Atravesar la Península Ibérica en tren debería ser una asignatura obligatoria en este país. De Cádiz a Barcelona, Bilbao, Coruña… No importa el origen ni el destino. Ningún otro medio permite realizar un acercamiento a la realidad de la balsa de piedra, como la ideó Saramago, tan amplio y en tan poco tiempo. A su paisaje como proyección de su esencia, su historia, su coyuntura, su desconexión.
Hacerlo en coche es pasar de largo sin enterarnos de nada. Las carreteras de hoy día, las vías rápidas, autopistas y autovías, están apantalladas, aisladas, separadas de su territorio circundante con barreras, setos, pantallas acústicas. En ocasiones, perfiladas con líneas de arbolado que nos pueden hacer creer en una España boscosa.

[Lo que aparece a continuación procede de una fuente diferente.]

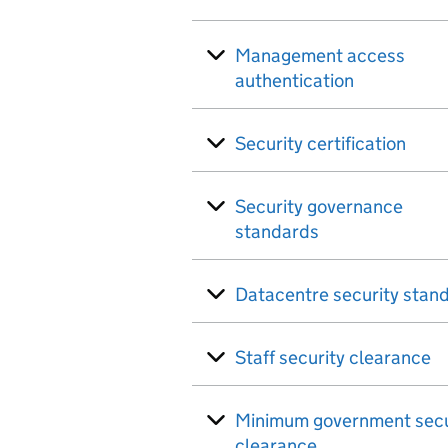
Management access
authentication
Security certification
Security governance
standards
Datacentre security stan
Staff security clearance
Minimum government secu
clearance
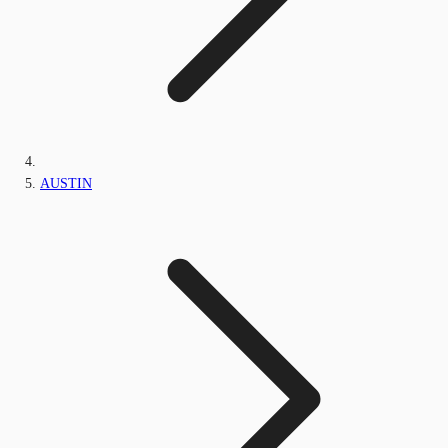
AUSTIN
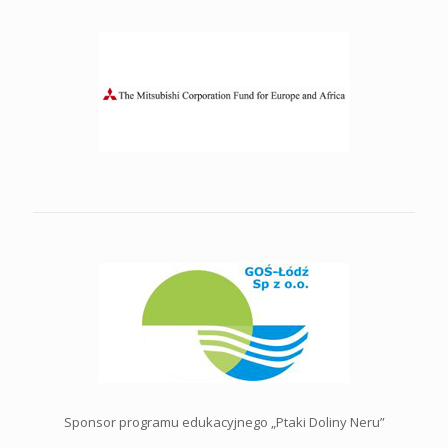
Sponsor programu edukacyjnego „Ptaki Doliny Neru”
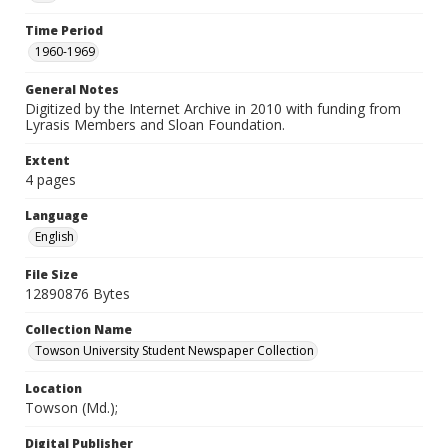
Time Period
1960-1969
General Notes
Digitized by the Internet Archive in 2010 with funding from
Lyrasis Members and Sloan Foundation.
Extent
4 pages
Language
English
File Size
12890876 Bytes
Collection Name
Towson University Student Newspaper Collection
Location
Towson (Md.);
Digital Publisher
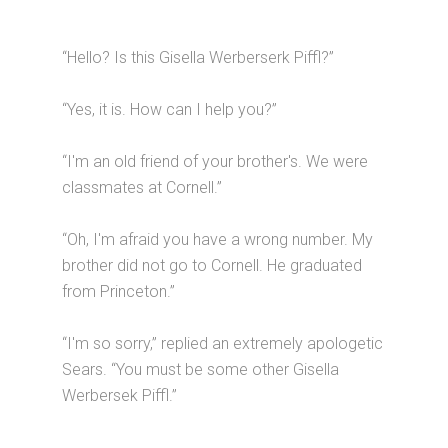
“Hello? Is this Gisella Werberserk Piffl?”
“Yes, it is. How can I help you?”
“I'm an old friend of your brother's. We were
classmates at Cornell.”
“Oh, I'm afraid you have a wrong number. My
brother did not go to Cornell. He graduated
from Princeton.”
“I'm so sorry,” replied an extremely apologetic
Sears. “You must be some other Gisella
Werbersek Piffl.”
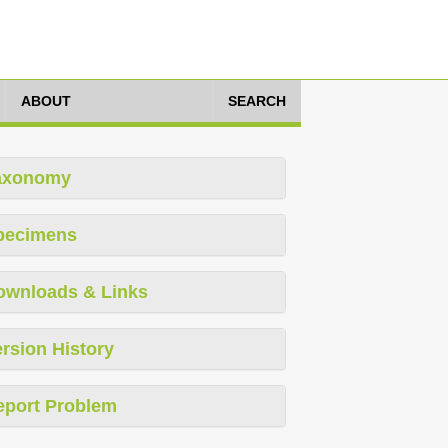
ABOUT
SEARCH
axonomy
pecimens
ownloads & Links
rsion History
eport Problem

Creencia que un vuelo de dron o el helicóptero de la vuelta ciclista desterrarían de un vistazo. Desde una autopista no veremos rastro ni rostro humano, ya casi ni en los peajes.
Las carreteras modifican profundamente el paisaje que atraviesan, lo seccionan y producen una cicatriz que nunca desaparece. Generan un efecto borde, expulsan de su lado unos usos y atraen otros. En su recorrido surgen como hongos gasolineras, áreas de servicio, centros comerciales, polígonos industriales, incluso ciudades. Lo que vemos desde una carretera es una realidad sesgada, no representativa de lo que sucede apenas unos cientos de metros más allá. La observación del paisaje desde la carretera sufre una suerte de principio de incertidumbre Heisenberg, según el cual el propio medio que posibilita la observación perturba irreversiblemente lo observado.
El tren, en cambio, penetra el paisaje, se acerca a él sin imponer pantallas entre la vía y el medio circundante. Tanto se acerca que hasta el mínimo detalle a sus márgenes resulta perceptible e identificable. Casi tocable. El tomate que cuelga de la mata en una huerta al borde de la vía o el martín pescador que pesca en un arroyo. Podemos sentir la humedad y el calor, percibir olores y sonidos. Podemos ver a gente en sus casas y pueblos, a pesar del despoblamiento de la España interior. Incluso apreciar caras y expresiones corporales.
El paisaje que atraviesa el tren es la inmediata continuación de lo que hay más allá. La vista desde el tren no engaña. El ferrocarril, a diferencia de la carretera, no modifica más que el territorio que estrictamente ocupa. No genera la aparición de usos distintos en sus bordes, pues el tren no para en cualquier sitio, no reposta combustible en medio de la nada ni va de compras. El tren conecta esencialmente lo preexistente.
El trans-iberiano nos enseña la España que es. Tal y como es. Solo una muestra rápida, claro. En ocasiones demasiado rápida. Pero una muestra certera, no como la de los anuncios de turismo o la marca España. Una España ajena a portadas de periódicos y telediarios. En la que el tiempo parece detenido. Pero no lo está.